Bzgl. Teichheizung. Ja da habe ich schon was gelesen. Ich weiß aber nicht was ich nehmen soll. Es gibt ja welche mit 100W/200W und 300W, die sind vermutlich nur um ein Loch in dem Eis freizuhalten. Dann gibt es noch 1KW/3KW (hoffe ich gebe jetzt nichts falsches wieder). Nur weiß ich nicht, welche Heizung ich nehmen muß.

Der Filter im Winter ist ja aus, sonst wären den Fischer ja noch kälter. Und einfach "irgendwas" (damit meine ich Heizung?) am Rand reinhängen, mach ja das Wasser dann auch nicht wärmer, oder.

Gibt es eine Teichheizung die ich nicht bei aktiven Filter betreiben kann oder bringt sie dann eigentlich auch gar nichts? Was sollte ich für eine nehmen?
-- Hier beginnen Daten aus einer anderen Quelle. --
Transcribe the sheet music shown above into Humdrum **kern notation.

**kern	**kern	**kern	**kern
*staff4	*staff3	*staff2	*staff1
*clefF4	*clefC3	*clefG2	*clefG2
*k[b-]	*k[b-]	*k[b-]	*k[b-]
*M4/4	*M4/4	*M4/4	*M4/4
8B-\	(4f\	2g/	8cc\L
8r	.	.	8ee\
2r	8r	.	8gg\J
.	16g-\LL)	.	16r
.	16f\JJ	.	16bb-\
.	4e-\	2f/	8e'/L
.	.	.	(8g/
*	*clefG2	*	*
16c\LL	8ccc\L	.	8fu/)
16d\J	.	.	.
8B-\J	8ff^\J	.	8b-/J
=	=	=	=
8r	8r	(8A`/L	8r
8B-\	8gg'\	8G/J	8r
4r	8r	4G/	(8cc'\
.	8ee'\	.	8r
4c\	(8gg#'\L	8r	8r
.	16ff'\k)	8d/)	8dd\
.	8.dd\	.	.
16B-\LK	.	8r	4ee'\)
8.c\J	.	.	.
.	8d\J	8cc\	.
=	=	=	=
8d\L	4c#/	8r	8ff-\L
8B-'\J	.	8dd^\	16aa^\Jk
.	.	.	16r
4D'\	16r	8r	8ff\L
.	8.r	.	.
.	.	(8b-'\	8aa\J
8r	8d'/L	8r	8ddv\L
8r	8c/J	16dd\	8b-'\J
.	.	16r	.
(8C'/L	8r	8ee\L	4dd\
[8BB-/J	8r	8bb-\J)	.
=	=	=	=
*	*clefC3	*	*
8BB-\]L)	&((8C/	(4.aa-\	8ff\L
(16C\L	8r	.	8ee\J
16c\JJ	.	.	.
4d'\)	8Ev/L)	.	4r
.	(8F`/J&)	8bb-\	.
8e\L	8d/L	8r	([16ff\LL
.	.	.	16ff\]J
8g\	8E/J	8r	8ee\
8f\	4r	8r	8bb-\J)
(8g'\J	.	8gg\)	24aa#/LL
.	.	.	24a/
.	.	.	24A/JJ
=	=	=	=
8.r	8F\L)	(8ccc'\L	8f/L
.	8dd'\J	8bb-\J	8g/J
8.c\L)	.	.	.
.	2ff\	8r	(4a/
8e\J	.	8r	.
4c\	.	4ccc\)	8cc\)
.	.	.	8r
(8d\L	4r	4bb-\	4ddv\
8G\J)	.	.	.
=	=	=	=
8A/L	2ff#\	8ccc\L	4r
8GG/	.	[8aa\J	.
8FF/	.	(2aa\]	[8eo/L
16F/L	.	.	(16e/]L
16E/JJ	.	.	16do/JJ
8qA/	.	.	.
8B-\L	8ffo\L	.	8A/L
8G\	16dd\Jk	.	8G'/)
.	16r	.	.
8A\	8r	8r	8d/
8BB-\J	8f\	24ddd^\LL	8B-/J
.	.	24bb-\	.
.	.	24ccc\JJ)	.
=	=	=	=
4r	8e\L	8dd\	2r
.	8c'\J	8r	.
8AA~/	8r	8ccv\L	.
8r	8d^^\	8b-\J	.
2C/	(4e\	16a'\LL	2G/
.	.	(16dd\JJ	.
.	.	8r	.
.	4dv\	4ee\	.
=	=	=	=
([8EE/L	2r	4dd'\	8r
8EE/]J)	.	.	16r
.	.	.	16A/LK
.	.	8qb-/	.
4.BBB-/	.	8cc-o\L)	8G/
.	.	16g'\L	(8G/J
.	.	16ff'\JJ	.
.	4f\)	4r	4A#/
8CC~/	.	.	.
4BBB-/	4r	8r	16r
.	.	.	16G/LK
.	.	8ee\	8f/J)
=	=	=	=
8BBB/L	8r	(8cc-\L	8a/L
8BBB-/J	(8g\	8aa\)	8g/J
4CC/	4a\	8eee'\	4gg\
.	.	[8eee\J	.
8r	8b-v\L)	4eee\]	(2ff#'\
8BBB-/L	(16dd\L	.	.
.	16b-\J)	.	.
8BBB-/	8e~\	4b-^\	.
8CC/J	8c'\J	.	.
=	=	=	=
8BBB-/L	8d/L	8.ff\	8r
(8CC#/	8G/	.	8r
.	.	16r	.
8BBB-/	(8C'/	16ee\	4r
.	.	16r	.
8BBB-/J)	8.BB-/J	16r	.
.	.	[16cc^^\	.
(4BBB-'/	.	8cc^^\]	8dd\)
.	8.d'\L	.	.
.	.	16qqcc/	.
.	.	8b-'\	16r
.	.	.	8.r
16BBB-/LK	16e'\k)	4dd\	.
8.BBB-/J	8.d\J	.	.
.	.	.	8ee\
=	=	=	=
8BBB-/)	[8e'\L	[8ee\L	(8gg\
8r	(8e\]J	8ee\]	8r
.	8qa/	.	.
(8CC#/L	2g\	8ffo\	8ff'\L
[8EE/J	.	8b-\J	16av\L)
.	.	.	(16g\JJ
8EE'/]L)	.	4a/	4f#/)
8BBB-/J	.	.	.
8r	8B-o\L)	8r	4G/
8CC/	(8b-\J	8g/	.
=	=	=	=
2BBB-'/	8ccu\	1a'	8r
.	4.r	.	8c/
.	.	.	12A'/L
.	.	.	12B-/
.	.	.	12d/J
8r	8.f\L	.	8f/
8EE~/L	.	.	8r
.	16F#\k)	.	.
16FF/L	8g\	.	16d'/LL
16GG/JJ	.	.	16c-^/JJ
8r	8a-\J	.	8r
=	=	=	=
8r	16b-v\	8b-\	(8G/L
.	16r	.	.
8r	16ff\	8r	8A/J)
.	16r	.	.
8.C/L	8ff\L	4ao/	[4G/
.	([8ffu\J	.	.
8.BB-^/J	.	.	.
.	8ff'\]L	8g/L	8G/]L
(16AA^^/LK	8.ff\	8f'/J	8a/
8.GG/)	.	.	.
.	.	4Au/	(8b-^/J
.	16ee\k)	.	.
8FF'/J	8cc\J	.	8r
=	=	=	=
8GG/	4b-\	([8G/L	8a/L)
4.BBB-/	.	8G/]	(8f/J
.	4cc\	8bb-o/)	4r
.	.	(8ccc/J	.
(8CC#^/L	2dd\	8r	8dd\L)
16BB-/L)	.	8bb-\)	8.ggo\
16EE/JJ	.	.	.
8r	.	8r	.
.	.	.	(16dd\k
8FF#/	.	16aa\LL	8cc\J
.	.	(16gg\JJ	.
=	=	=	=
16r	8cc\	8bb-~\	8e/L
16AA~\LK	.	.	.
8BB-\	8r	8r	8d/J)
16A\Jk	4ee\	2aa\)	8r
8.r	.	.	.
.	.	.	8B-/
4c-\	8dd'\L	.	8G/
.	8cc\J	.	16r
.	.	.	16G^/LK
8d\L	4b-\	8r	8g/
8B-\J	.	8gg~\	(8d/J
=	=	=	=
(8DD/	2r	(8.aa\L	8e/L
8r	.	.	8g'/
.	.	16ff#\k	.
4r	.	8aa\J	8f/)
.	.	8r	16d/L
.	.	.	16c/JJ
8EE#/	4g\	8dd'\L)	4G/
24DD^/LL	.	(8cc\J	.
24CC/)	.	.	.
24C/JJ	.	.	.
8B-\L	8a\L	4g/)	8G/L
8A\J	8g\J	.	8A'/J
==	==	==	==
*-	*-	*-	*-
EDIT: ah ich sehe gerade, also ich sollte es bsp. mit Styropor abdecken und in der Mitte ggf. einen Teichstab oder ähnliches reinhängen? Aber 100W oder so werden doch nicht reichen?


LG Marja


----------



## koifischfan (29. Jan. 2010)

*AW: Koi-Teich winterfest*

Ich habe einen Schego 100W Teichheizer.
Ich betreibe ihn an einer Schaltuhr. Zweimal am Tag, je eine Stunde. Bis vorgestern lief er noch zweimal zwei Stunden. Ich finde das völlig ausreichend.


----------



## robsig12 (29. Jan. 2010)

*AW: Koi-Teich winterfest*

Wieviel Grad hast Du im Teich?

Bei 9000 Liter 2 Stunden 100 Watt, bringt doch nicht wirklich viel, oder?


----------



## koifischfan (29. Jan. 2010)

*AW: Koi-Teich winterfest*



> Wieviel Grad hast Du im Teich?


Keine Ahnung. Gefühlt: kalt.

Ich halte mir damit ein Loch frei. Die letzten beiden Winter ohne Ausströmer. Seit Dezember ist ein Sprudler. Die letzten Wochen hat der aber wegen der Plazierung im Keller nicht gesprudelt. Die Luftfeuchtigkeit vom Keller ist im kalten Schlauch kondensiert und gefroren. Ein Kollege hier im Forum hat das schon angemerkt.


----------



## herbi (29. Jan. 2010)

*AW: Koi-Teich winterfest*

Servus Koifischfan,...

mein Name Herbert,...



> Keine Ahnung. Gefühlt: kalt.



Du hast 9m² und 10 Koi im Teich und weist deine aktuelle WT nicht,....? 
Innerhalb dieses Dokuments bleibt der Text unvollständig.